One bad decision would lead to another.  The next bad decision by Derrik was of his own doing and would cost him 23 years of his life in jail.  He turned to drugs after losing to Mooney and the drugs would become his sparring partner, trainer, friend and his biggest opponent.

In the meantime Derrik along with Ray got involved with Kids In Trouble and Inside Sports via celebrity fashion shows.

The lost to Mooney was nothing compared to watching his close friend and sparring partner Sugar Ray Leonard go on to win a Gold Medal at the 1976 Olympic Games in Montreal.  Sugar Ray’s boxing success would lead him into the boxing Hall of Fame and Derrik’s boxing failure would lead him to jail.

Sugar Ray Leonard had his own problems after his fairy tale win in Montreal.  On his return to his home in Palmer Park newspaper headlines screamed and read “Sugar Ray Leonard has baby out of wedlock with high school sweetheart.”  Ray hid in his home for weeks and refused to come out until I went over and coaxed him out.

Derrik’s problems led him to drugs and he became a kid in trouble.  He had a flair and confident air about him and he took pride in being one of the fashion show’s top dressers.  In 1983, all hell broke loose when I heard he had been arrested and charged with attempted murder and armed robbery in Clinton, Maryland.  I called his friend and promoter Nat Williams and he confirmed the story.  I felt responsible because I never saw it coming.

He was found guilty in 1984 and he would spend the next 23 years in jail, 5 of those years would be served in the Maryland Penitentiary in Baltimore, MD and 18 years in the Maryland Correctional Center in Hagerstown, MD.  Baltimore and Hagerstown are in the top ten of the worst penal institutions in America.  He has really been to hell and back.

The sentence never made sense to me.  I have seen some first degree murder convictions and the accused were never given half the sentence Derrik was given for attempted murder.  This is known as Just Us and Justice in America’s judicial system.  Money buys Justice and a court appointed attorney buys jail time for Just Us.

Black men in America make up over half of the inmate population and we are only 13% of the entire population!  America has the highest prison population in the world and black men are the backbone and foundation of the penal system.

Derrik wants to try to save kids in trouble by giving advice and teaching lessons in the Game Called Life using boxing as a vehicle.  He does not want children to experience the hard knocks that await them in the criminal justice system.  He has already been there and done that.  There are not many of us who could survive 23 years in two of the toughest prisons in America.  His story can save lives.

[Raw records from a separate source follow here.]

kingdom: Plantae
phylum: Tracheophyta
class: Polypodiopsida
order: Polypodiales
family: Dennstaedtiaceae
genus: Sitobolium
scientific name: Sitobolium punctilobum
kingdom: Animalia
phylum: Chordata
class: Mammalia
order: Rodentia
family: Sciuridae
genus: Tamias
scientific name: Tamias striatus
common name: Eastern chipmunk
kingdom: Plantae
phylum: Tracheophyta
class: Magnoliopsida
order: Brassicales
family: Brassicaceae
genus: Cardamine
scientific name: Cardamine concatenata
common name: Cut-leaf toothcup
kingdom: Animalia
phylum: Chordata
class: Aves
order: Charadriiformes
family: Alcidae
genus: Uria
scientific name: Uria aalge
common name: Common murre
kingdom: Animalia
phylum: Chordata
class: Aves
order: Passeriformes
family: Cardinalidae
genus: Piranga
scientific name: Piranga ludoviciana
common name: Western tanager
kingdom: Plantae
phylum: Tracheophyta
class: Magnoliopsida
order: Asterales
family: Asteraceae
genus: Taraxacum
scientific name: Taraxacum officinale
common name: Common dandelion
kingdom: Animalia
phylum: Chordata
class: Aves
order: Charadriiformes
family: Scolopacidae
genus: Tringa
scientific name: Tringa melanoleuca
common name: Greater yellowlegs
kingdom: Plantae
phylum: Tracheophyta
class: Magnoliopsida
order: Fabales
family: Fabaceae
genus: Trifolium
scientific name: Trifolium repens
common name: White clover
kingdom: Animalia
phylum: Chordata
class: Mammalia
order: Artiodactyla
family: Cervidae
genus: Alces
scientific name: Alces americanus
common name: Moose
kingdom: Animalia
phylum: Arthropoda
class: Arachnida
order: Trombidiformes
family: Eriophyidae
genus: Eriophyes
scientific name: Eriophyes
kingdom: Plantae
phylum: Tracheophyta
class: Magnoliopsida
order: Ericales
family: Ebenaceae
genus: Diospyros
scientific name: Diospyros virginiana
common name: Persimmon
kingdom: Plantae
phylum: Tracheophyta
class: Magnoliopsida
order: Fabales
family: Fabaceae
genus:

He believes by going up stream to fish the children out he will save and catch more children than having to wait to fish them out at the river’s end.  Derrik says, “We must be more about prevention instead waiting around and re-acting after the fact.”

Long before Beyonce, Mary J. Blige, Alicia Keys, Jennifer Hudson and Rihanna there was Stacy Lattisaw.  She was a star at the tender age of 10 and at the age 12 she had signed a recording contract.

She was never a kid in trouble thanks to her two parents (Jerome and Saundra Lattisaw) who had her back.  Jerome and I grew up together in a housing project in Northeast DC called Parkside.  Stacy’s success never carried her far away from the NE community her father grew up in just to the other side of the railroad tracks by choice.

Jerome and Saundra are the prototype parents who are missing from our homes today, parents who have their children’s best interest at heart.  Stacy has found peace of mind in the spiritual sounds of gospel music.  Stacy’s first big hit was “Let Me Be Your Angel” and she has been that and more.

Dave Bing grew up in a tough Northeast DC neighborhood and barely escaped the pitfalls (drugs and jail) of many of his friends.  Today he is the Mayor of a city in crisis but he thinks he can make a difference and bring a dying city back to life.  His task can best be described in basketball terms, he is driving to the basket and there is Bill Russell on one side and Wilt Chamberlain on the other!  Don’t count Dave Bing out.  He has always found a way out of no way.

Dave, Stacy and Derrik are role models in the Game Called Life.  They are reaching back to help others in their own way—each with the style of a champion.